Hollow whistling, and suddenly arrows thudded the ground and snapped and skidded on rock. One pained howl and a chorus of curses.

Urb looked across at her to see if she was all right. Two arrows were stuck in her shield and there was a lovely startled look on her face.

‘I love you!' Urb shouted.

She stared at him. ‘What?'

At that moment a thick rushing sound filled the air. He saw her flinch back down, but these weren't arrows. He angled himself up, saw a band of enemy archers on the ground, writhing, and, pelting back towards the barrow, one of Hedge's Bridgeburners, his shoulders covered in turf, his uniform grey and brown with dirt.

Dug a hole, did he? Hit the archers with some gods-awful grenado.

Hedge shouted, ‘Archers down!'

‘Gods below!' someone bellowed. ‘What was that blue stuff? They're rotting to bones!'

Looking over, Urb saw the accuracy of that assessment. Whatever had splashed all over the archers had dissolved their flesh. Even the bones and quivers filled with arrows were nothing but paste.

Now an officer was stepping out from the ring of Kolansii infantry – tall, white-skinned.

Corporal Clasp crawled up beside him. ‘That's one of those Fuckeral's, isn't it?'

‘You!' shouted Hellian, pointing a finger at Urb. ‘What did you say?'

The Forkrul Assail then roared – impossibly loud, the sound hammering against the hillside. Urb was driven into the ground by the concussion. He clawed at his ears. A second roar—

And then it seemed to dim, as if muffled.

A quavering voice lifted from a nearby trench. ‘Worm says fuck you, Assail!'

‘Is that you I'm smelling again, Wid?'

Urb uncurled, straightened up, though still on his knees.

He could see the Forkrul Assail. Watched him roaring for a third time – but the sound barely reached through.
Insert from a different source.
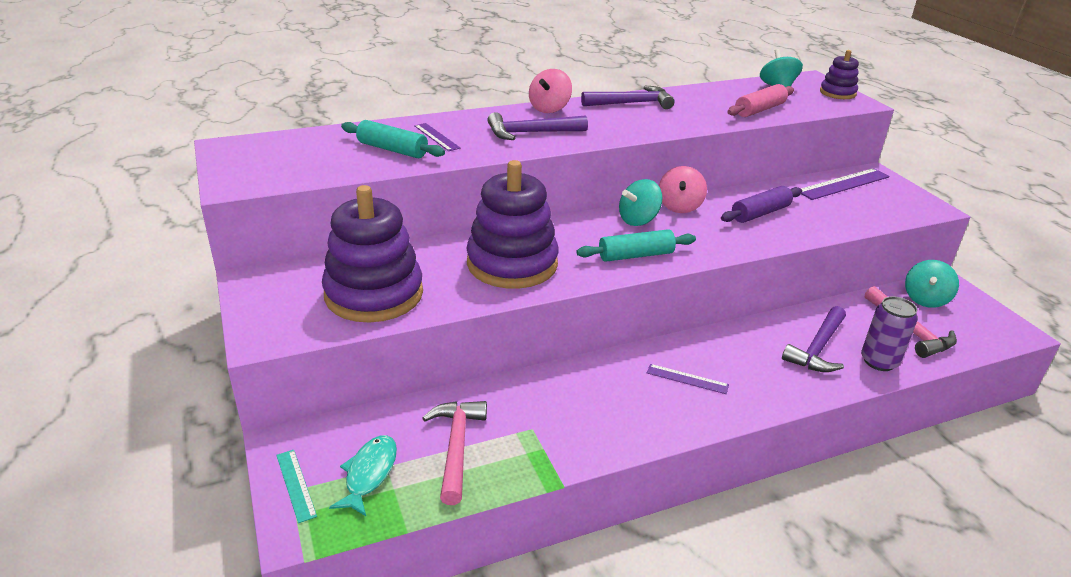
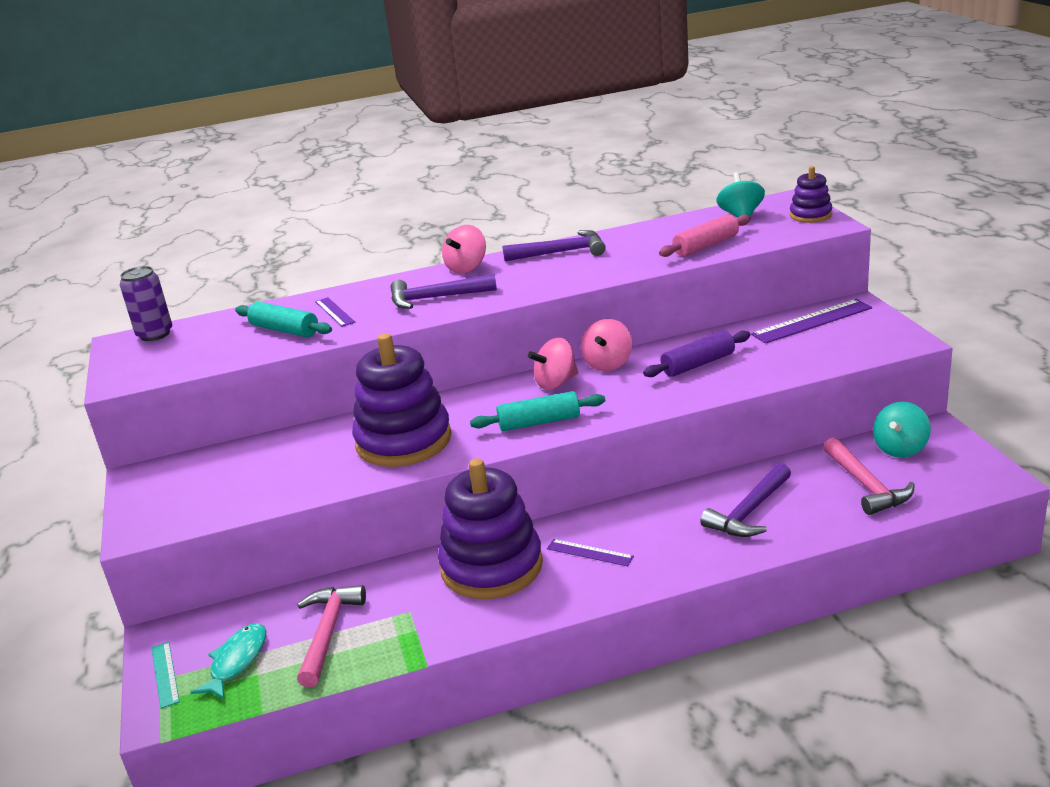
camera: 10 degrees right, 5 degrees down
purple stacking toy [322,185,423,323] -> purple stacking toy moved to [438,458,543,599]
turquoise spinning top [619,179,663,226] -> pink spinning top [528,338,578,390]
purple can [861,296,918,371] -> purple can moved to [120,266,172,341]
A rock sailed out, landed well short of the Pure, bounced and rolled. The enemy commander seemed to flinch from it nevertheless, and then he whirled.

‘Here they come!'

Hellian's voice was much closer and much louder. ‘What did you say?'

He twisted round. Corporal Clasp was lying between them, staring back and forth.

‘What in Hood's name is with you two?'

‘I love you!' Urb shouted.

When he saw her delighted grin, Urb clambered over a grunting Clasp. Hellian pitched up to meet him, her mouth hard against his own.
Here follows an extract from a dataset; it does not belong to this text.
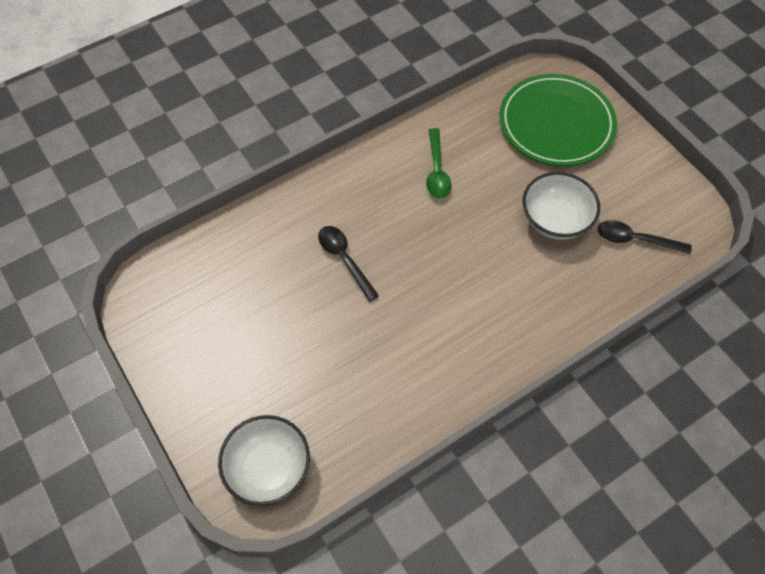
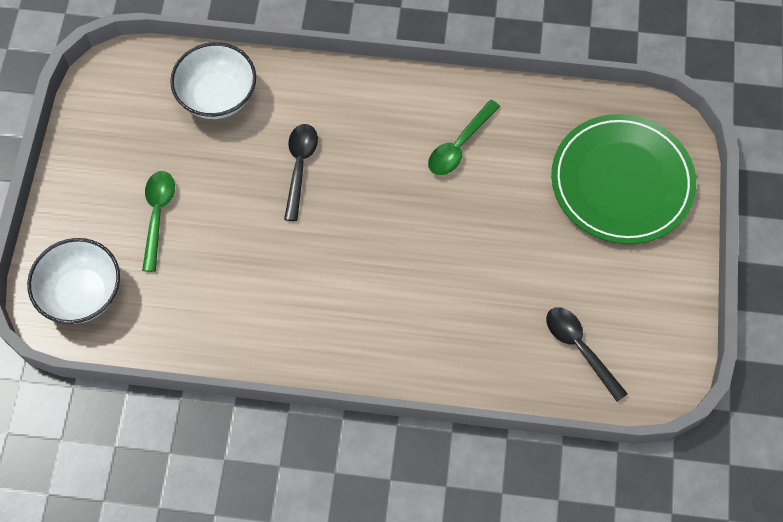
camera: 40 degrees right, 5 degrees up
white bowl [523,172,600,240] -> white bowl moved to [170,42,256,119]
none -> green spoon [142,171,175,272]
Pinned by Urb's weight, Clasp squirmed and kicked. ‘You idiots! The enemy's advancing! Get off me!'

 

Cuttle watched the lines closing in. At twenty or so paces javelins flashed out, colliding against uplifted shields, and then, at a signal from the company commanders, the Kolansii surged forward into a charge against the slope.

The sapper half rose from his position. The crossbow
thocked
, thick cord humming, the vibration a soft brush against his cheek. He saw his quarrel take a squad leader in the throat. The rest of the marines had also loosed quarrels into the rushing enemy. Bodies went tumbling among the crags and outcrops.

The sapper set his weapon down behind him, swung his shield round, slipping his arm through the straps, and drew his short sword. These four motions were done before the squad leader hit the ground. ‘Hold and at 'em!' he shouted, rising as the first Kolansii arrived.